Re: gnupg / rsa padding question



Mike Amling <nospam@xxxxxxxxxxx> writes:

>vedaal wrote:
>> using rsa, assuming N=4096, e=65537
>>
>> how large must the padding be to maintain security against a known
>> plaintext attack?

> I think the original OAEP paper addresses that. See
>http://www.cs.ucdavis.edu/~rogaway/papers/oaep-abstract.html.

>>
>> specifically, with regard to gnupg/pgp messages done with a 4k rsa key,
>> and a 256 bit symmetric algorithm,
>> the session key is a string of 64 characters, composed of { 0,1, ...
>> , 9, A, B, ... , F }
>>
>> if the padding added to the session key, is a large string,
>> then,
>> how much of that string can be used as a steganographic channel to
>> contain an additional message, and still maintain enough padding to
>> keep the entire message secure?

The basic requirement is that the length of the message encrypted by rsa
must be of the same order as the length of the public key. Thus a 1024 bit
public key needs a message to encrypt of 1023 bits at least. (the
requirement is that the M>N/e where M is the message, N is the public
modulus and e is the public exponent).
Thus you need 256 bits for the symmetric algorithm which leaves 1024-256
bits.

Of course if someone can decrypt the M then have the session key and can
decrypt everything, so it is not much of a covert channel.
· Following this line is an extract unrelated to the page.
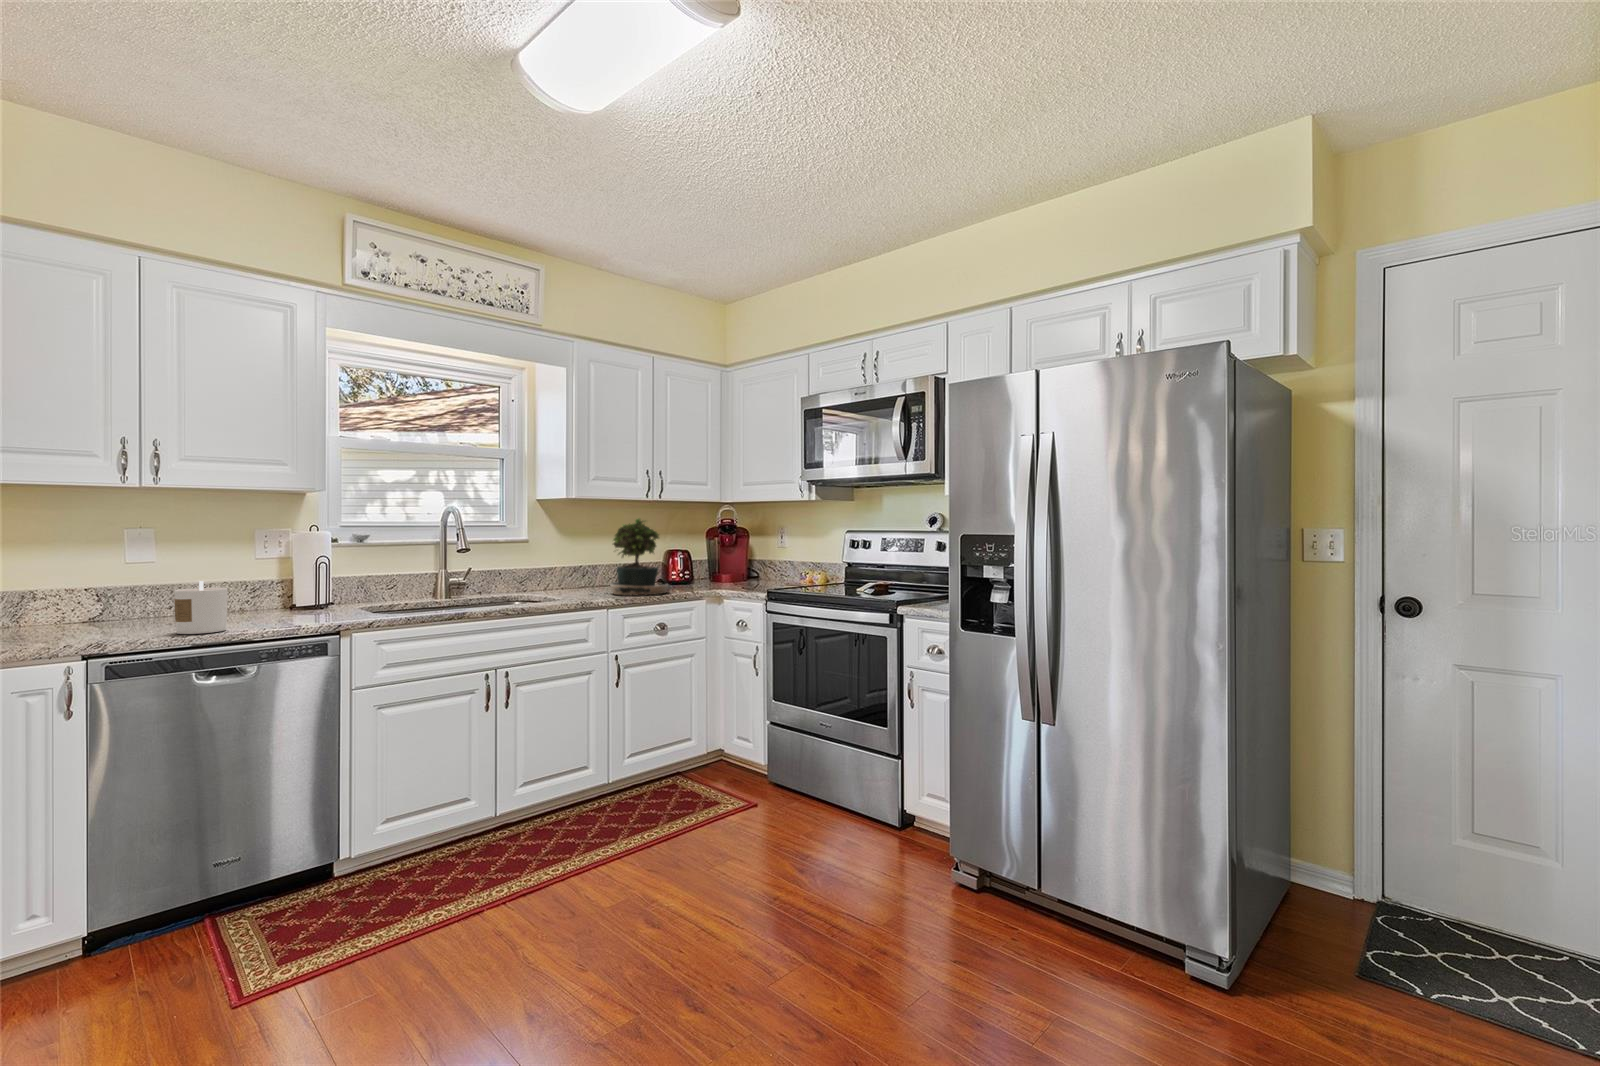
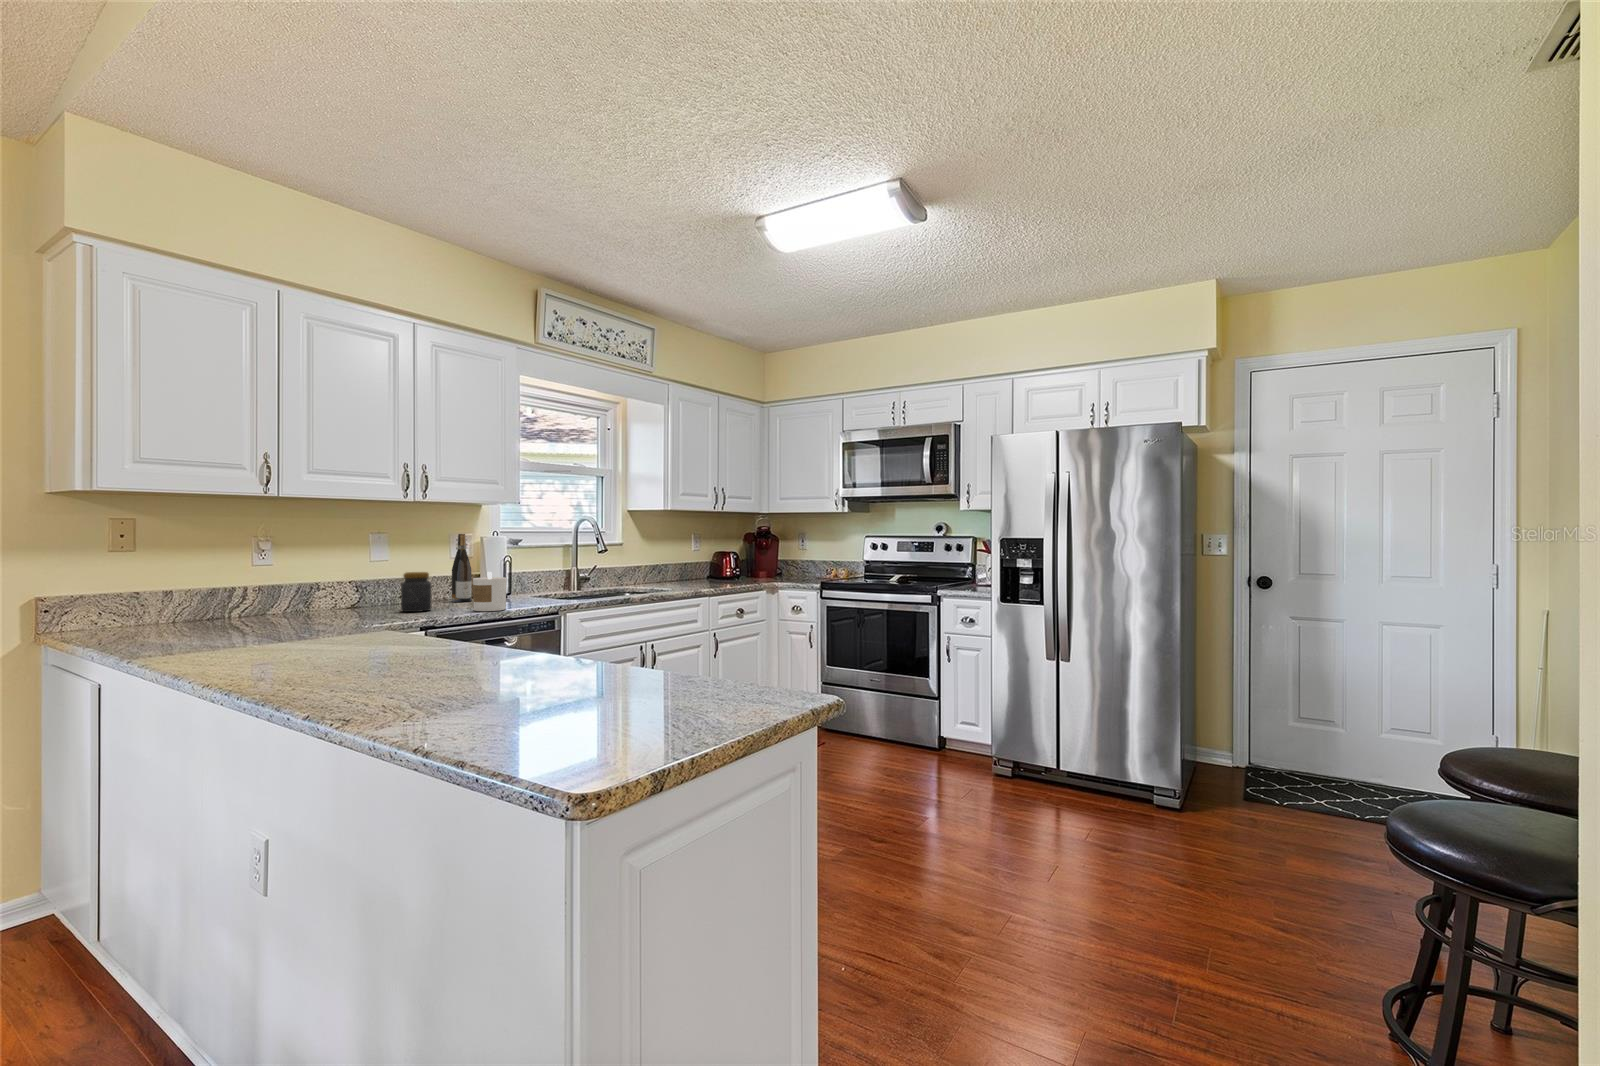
potted plant: present [610,518,668,595] -> none [685,525,747,587]
wine bottle: none [226,530,255,616] -> present [452,534,471,602]
jar: none [91,580,139,633] -> present [401,572,431,612]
> If you don't want to mess with the session key itself, then your
>answer is the maximum length "message" under OAEP, minus the length of
>the session key.

>> i.e.
>> the minimal p' so that ( k + m + p' ) = ( k + p )
>> where
>> k == session key
>> p == quantity of padding currently typically used when encrypting a
>> session key to a 4096 rsa key
>> p' == minimal amount of padding really necessary for securely
>> encrypting to the same 4096 rsa key
>> m == message string added along with new minimal amount of padding,
>> so that what is being encrypted to the 4096 rsa key remains the same
>> size, and indistinguishable, from a typical session key that would be
>> encrypted to the same key
>>
>>
>> if ( p' ) is small enough to allow for an ( m ) large enough to encode
>> a detailed communication,
>> then this could be utilized for a practical and undetecable,
>> steganographic channel in gnupg,
>> with good plausible deniability.
>> ...

>--Mike Amling
.